Resolution order: skipPermissions (OPENTABS_DANGEROUSLY_SKIP_PERMISSIONS env var) → per-tool override → plugin default → 'off'.

Example — set Slack tools to require approval by default, but auto-approve send_message and disable delete_message:

{
  "permissions": {
    "slack": {
      "permission": "ask",
      "tools": {
        "send_message": "auto",
        "delete_message": "off"
      }
    }
  }
}

Browser tools use the special plugin key browser:

{
  "permissions": {
    "browser": {
      "permission": "ask",
      "tools": {
        "browser_screenshot_tab": "auto",
        "browser_execute_script": "off"
      }
    }
  }
}

Permissions are managed through the Chrome extension side panel. The side panel provides toggle controls for each plugin and each tool, persisting changes to config.json automatically.

Bypassing permissions

Set the OPENTABS_DANGEROUSLY_SKIP_PERMISSIONS=1 environment variable to bypass approval prompts for tools in 'ask' mode (they run as 'auto'). Tools set to 'off' remain disabled. This is dangerous and intended only for CI/testing environments. In normal usage, configure per-plugin and per-tool permissions via the side panel or config.json.

Plugin discovery

The MCP server discovers plugins from two sources:

  1. npm auto-discovery — scans global node_modules for packages matching opentabs-plugin-* and @*/opentabs-plugin-*. Install plugins with npm install -g <package>.
  2. Local plugins — directories listed in the localPlugins array. Registered automatically by opentabs-plugin build on first build.

Local plugins override npm plugins of the same name. Discovery runs at server startup and whenever POST /reload is called.

Environment variables

VariableDefaultDescription
PORT9515HTTP server port.
OPENTABS_PORT9515CLI-level port override. Used by opentabs start and other CLI commands.
OPENTABS_CONFIG_DIR~/.opentabsOverride the config directory. Useful for multiple server instances or isolated test environments.
OPENTABS_DEV(unset)Set to 1 to enable dev mode. Equivalent to passing --dev to the MCP server binary (used by platform contributors via npm run dev). Enables file watchers and config watching.
OPENTABS_DANGEROUSLY_SKIP_PERMISSIONS(unset)Set to 1 to bypass approval prompts for ask-mode tools (they run as auto). Off tools stay off. For CI/testing only.
OPENTABS_LOG_LEVELinfoServer log verbosity. Accepted values: debug, info, warn, error, silent.
OPENTABS_SKIP_NPM_DISCOVERY(unset)Set to 1 to disable npm auto-discovery of globally installed plugins. Useful for testing and CI environments.

Dev vs production mode

The MCP server runs in production mode by default. Dev mode is intended for platform contributors working on the server itself.

Production mode (default)

opentabs start
  • Discovers plugins once at startup
  • No file watchers — minimal background filesystem activity
  • POST /reload is available for on-demand rediscovery (used by opentabs-plugin build)
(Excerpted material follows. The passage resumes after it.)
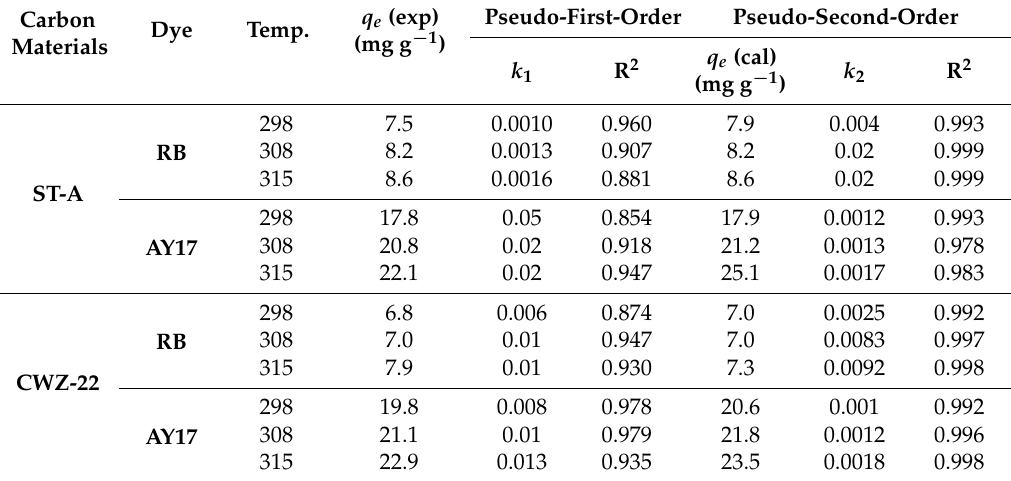
Table 6. Kinetic parameters of RB and AY17 adsorption on the carbon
Dev mode (contributors only)

npm run dev
  • File watchers monitor local plugin dist/ directories — auto-reloads when plugins are rebuilt
  • Config watching detects changes to config.json and re-discovers plugins
  • Hot reload — rebuilt server files take effect without restarting

Use npm run dev:mcp for a lightweight alternative that runs the MCP server only (no tsc watch or extension build).
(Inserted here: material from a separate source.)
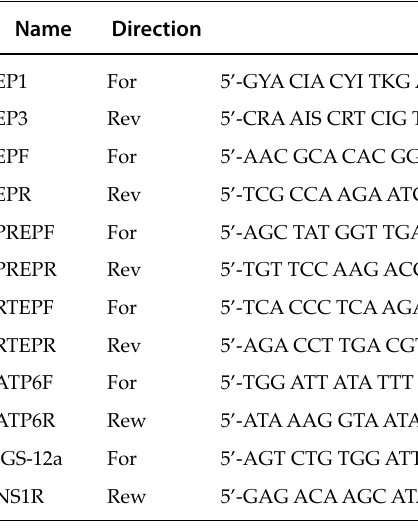
Table 2. PCR primers used in this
Dev mode is intended for platform contributors working on the server source code. Normal users and plugin developers use production mode.

The /health endpoint includes a mode field ("dev" or "production") to verify which mode the server is running in.
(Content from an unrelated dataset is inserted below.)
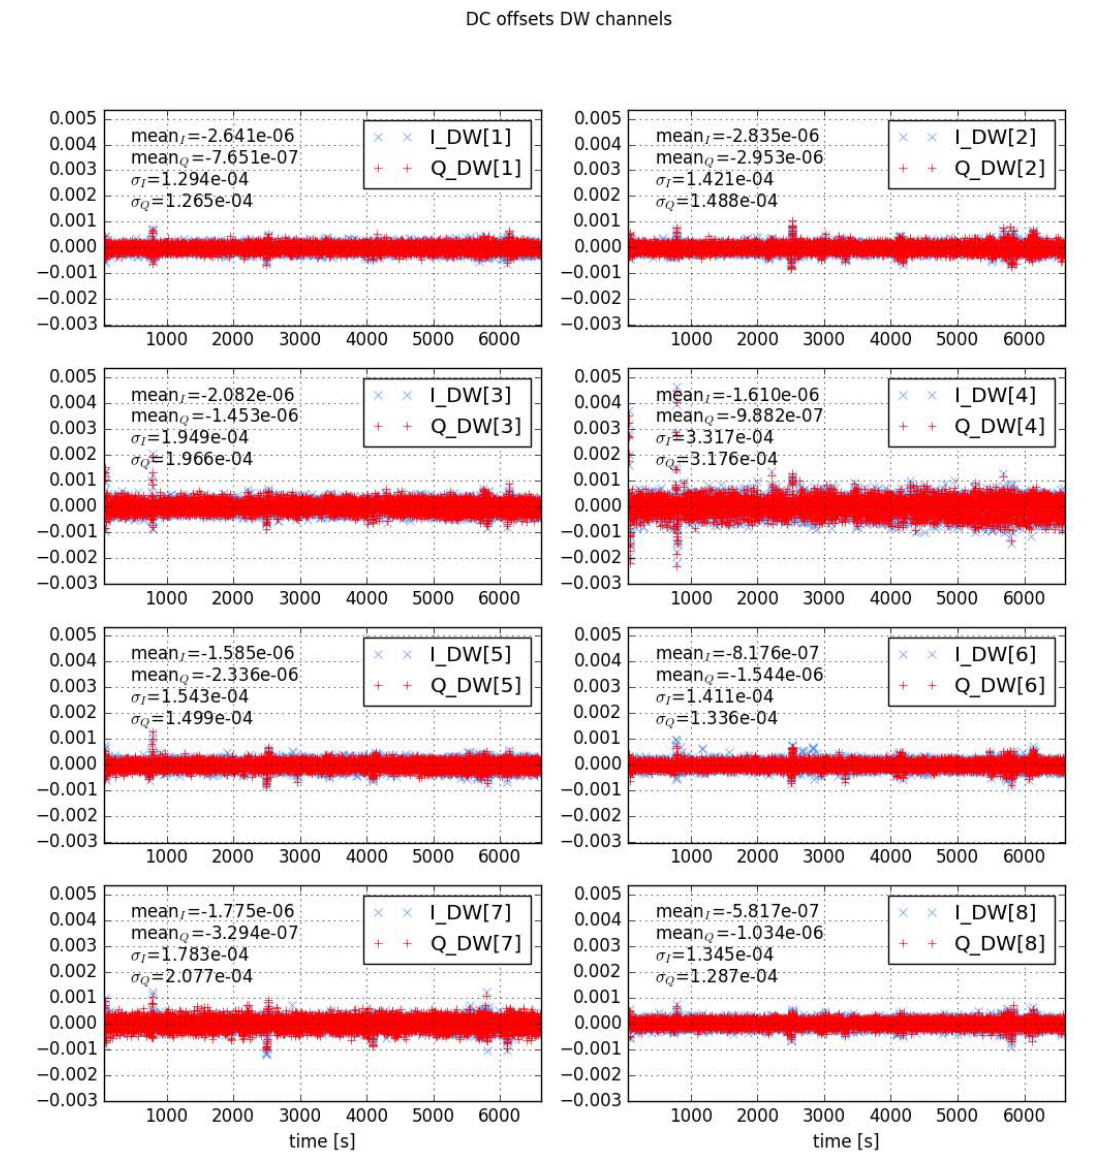
Figure 11. Measured DC offset of the recorded signals with working real-time DC compensation circuit in a steady state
Config directory structure

Both config.json and auth.json are created with 0600 permissions (owner read/write only) to protect the shared secret.

The extension/ directory is managed by opentabs start. Load it as an unpacked extension from chrome://extensions. The adapters/ subdirectory holds the built adapter IIFE files for each discovered plugin — these are what the extension injects into matching tabs.

Config writes use an atomic pattern: content is written to a temp file then renamed over the target. A mutex serializes concurrent writes.